_Problem requirements_
Repeat every record exactly, but keep images out of the copy.

Stored dataset items:
=== Section Start ===

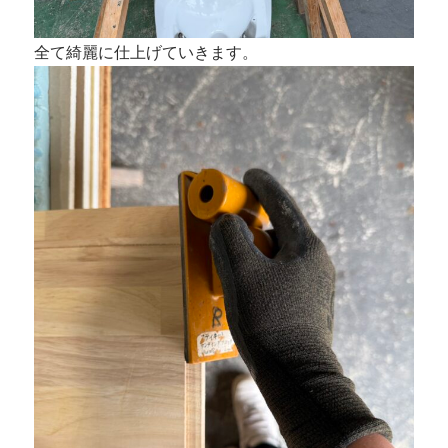
全て綺麗に仕上げていきます。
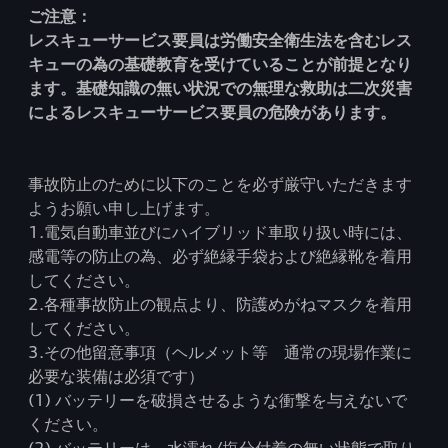
ご注意：
レスキューサービス要員は労働安全衛生法を含むレス
キューの為の基礎教育を受けていることが前提となり
ます。基礎知識の無い状況での無理な救助は二次災害
によるレスキューサービス要員の危険があります。
事故防止のために以下のことを必ず厳守いただきます
ようお願い申し上げます。
1.電気自動車並びにハイブリッド車取り扱い時には、
感電等の防止の為、必ず絶縁手袋および絶縁靴を着用
してください。
2.各種事故防止の観点より、防護めがねマスクを着用
してください。
3.その他留意事項（ヘルメット等 通常の現場作業に
必要な装備は必須です）
(1) バッテリーを破損させるような衝撃を与えないで
ください。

=== Section End ===

_Task result_
全て綺麗に仕上げていきます。
ご注意：
レスキューサービス要員は労働安全衛生法を含むレス
キューの為の基礎教育を受けていることが前提となり
ます。基礎知識の無い状況での無理な救助は二次災害
によるレスキューサービス要員の危険があります。
事故防止のために以下のことを必ず厳守いただきます
ようお願い申し上げます。
1.電気自動車並びにハイブリッド車取り扱い時には、
感電等の防止の為、必ず絶縁手袋および絶縁靴を着用
してください。
2.各種事故防止の観点より、防護めがねマスクを着用
してください。
3.その他留意事項（ヘルメット等 通常の現場作業に
必要な装備は必須です）
(1) バッテリーを破損させるような衝撃を与えないで
ください。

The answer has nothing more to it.